Margarita miró a Rigoberto confundida.
—Rigo, ¿seguro que fue por eso?
—No del todo, ña Magola. Mi segunda conjetura viene del particular hecho de que llevo cinco días sin haber hecho un ingreso adecuado a la ducha y me pillé que a los zombies no les gusta comer carne en su jugo.
—Ay, ¡foooooooo! ¿Y por qué no se bañó en tanto tiempo?
—Es que me cortaron el agua en la casa por exceso de pago. Ahí perdona la chucha, ¿no?
La muchacha respiró hondo y se cubrió el rostro con las manos. Había dos opciones para que los zombies no la detectaran: detestaba una y jamás había probado la otra, por lo que la decisión era bien complicada.

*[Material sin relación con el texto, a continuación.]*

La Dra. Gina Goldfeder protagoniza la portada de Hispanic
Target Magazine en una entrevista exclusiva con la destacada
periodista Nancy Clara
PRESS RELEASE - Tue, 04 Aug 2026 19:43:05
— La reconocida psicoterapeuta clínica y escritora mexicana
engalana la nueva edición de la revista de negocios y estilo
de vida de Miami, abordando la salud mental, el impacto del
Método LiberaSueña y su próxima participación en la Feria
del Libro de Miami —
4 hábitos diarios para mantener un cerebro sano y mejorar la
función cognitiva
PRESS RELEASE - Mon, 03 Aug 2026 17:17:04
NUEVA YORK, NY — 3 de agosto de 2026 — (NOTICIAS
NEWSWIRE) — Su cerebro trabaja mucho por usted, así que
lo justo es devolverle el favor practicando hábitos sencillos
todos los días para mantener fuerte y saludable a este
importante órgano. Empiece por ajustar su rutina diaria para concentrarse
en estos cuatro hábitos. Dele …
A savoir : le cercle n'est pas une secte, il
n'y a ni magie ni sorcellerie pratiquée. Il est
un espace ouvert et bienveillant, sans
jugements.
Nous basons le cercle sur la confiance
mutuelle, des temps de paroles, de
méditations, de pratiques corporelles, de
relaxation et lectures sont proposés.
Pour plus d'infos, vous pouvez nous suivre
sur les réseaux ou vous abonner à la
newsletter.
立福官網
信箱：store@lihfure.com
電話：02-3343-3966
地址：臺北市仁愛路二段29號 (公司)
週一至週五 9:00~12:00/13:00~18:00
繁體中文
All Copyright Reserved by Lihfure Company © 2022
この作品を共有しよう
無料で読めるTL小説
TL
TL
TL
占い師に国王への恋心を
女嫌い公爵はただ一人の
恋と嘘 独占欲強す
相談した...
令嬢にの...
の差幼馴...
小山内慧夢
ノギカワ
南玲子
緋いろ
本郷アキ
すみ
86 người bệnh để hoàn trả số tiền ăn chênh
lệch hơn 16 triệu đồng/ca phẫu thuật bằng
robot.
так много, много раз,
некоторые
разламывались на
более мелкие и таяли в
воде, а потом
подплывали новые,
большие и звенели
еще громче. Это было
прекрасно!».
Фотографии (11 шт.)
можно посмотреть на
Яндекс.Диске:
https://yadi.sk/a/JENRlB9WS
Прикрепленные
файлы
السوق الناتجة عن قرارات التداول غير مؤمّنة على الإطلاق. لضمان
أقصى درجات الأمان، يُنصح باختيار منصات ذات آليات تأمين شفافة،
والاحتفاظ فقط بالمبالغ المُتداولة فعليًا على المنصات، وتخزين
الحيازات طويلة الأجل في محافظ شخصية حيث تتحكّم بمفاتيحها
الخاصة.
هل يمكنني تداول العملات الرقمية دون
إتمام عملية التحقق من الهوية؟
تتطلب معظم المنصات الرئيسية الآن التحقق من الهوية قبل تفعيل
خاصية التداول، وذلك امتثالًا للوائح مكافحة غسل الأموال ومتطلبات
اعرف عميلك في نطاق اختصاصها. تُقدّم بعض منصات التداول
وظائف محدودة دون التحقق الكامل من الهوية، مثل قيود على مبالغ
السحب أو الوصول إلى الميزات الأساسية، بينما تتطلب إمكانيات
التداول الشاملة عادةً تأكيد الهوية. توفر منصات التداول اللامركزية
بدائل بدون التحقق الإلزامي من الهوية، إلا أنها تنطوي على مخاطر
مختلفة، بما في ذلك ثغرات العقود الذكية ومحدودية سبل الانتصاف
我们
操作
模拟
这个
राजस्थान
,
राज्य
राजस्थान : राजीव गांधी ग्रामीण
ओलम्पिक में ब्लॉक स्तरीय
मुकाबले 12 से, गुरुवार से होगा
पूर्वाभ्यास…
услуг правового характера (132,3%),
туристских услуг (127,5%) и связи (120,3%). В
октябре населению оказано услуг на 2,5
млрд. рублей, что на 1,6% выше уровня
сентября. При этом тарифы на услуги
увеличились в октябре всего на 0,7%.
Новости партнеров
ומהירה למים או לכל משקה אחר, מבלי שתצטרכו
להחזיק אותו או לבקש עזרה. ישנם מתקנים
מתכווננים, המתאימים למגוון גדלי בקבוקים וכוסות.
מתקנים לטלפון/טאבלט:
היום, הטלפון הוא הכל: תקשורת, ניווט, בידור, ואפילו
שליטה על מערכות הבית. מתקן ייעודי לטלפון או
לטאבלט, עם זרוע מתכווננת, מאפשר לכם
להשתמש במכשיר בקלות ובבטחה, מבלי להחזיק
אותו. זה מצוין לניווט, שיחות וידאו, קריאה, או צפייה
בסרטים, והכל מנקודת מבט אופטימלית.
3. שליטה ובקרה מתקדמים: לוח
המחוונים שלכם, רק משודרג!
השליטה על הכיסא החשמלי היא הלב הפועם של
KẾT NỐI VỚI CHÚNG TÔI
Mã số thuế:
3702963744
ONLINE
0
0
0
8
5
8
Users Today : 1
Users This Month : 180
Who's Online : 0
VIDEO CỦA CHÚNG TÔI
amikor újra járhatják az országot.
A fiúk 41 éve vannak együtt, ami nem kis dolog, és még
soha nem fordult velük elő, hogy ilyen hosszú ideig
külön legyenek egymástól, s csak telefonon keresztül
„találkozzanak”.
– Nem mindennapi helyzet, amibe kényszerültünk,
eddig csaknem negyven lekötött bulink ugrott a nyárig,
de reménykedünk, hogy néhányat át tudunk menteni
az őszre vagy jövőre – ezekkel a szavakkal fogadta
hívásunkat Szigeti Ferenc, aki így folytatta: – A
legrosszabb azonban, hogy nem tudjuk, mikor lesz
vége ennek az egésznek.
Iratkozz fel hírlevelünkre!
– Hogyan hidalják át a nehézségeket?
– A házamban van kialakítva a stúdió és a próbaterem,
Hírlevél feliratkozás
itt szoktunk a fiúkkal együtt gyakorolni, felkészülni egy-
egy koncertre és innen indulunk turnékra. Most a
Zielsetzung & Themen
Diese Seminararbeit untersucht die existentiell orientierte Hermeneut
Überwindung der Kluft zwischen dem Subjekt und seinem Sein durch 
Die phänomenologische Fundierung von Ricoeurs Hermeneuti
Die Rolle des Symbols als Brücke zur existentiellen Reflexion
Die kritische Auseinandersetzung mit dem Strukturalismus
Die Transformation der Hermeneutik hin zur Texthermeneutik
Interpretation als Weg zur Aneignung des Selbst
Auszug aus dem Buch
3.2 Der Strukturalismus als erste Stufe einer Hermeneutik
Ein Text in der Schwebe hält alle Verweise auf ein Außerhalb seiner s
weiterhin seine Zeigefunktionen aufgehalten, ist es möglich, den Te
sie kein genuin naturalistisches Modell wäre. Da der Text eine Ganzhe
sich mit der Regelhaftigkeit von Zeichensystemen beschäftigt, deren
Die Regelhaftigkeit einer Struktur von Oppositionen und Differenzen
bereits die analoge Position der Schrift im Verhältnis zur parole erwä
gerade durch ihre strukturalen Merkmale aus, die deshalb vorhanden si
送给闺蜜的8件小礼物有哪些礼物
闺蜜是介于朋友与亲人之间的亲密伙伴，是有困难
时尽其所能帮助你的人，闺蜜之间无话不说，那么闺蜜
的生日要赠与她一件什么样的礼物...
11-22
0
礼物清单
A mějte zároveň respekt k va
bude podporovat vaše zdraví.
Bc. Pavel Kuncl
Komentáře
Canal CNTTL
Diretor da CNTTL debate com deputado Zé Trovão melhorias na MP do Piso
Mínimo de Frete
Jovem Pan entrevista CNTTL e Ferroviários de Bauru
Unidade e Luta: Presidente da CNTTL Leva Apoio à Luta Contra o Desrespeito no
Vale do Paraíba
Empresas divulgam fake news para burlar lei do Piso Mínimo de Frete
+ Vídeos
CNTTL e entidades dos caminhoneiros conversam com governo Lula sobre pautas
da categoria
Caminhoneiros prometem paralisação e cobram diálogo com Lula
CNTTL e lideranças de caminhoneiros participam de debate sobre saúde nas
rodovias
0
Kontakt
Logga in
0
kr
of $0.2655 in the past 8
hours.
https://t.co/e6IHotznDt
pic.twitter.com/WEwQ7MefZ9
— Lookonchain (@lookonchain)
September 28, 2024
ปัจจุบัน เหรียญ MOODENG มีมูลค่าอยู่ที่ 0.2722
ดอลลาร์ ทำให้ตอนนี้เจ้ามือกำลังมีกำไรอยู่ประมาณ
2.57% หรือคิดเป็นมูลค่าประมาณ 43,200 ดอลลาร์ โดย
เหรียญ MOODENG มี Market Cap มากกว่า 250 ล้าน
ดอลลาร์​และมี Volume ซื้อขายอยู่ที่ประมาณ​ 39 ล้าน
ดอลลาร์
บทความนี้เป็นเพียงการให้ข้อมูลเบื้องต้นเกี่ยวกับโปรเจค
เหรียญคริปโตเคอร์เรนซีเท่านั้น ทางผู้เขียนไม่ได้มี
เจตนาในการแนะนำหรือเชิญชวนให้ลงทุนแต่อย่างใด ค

Mauricio llegó al sitio donde se habían sentado a conversar Rigo y Margarita, y no se acercaba con buenas noticias.
—Maguito, me puse a oír la frecuencia de emergencia de la Policía en el radio y creo que vamos a poseer problemas para irnos de aquí.
—¿Qué pasó?
—El único helicóptero que había en el Olaya se chocó hace un rato y Palmas está imposible.
—Bueno, cojamos pa'Girardota.
—Parce, no hay forma. Está full de carros tratando de salir y el trancón no avanza.
—¿El Metrocable qué?
—Malo, algo dañó los cables y todo eso se cayó. ¿Hay opción de coger monte a pie? —ella negó con la cabeza.
—Jueputa. Nos van a tener que salir alas.
Nadie quería decirlo, pero tanto Margarita como Rigo y Mauricio se dieron cuenta rápidamente de lo que pasaba: no iban a poder abandonar Medellín jamás.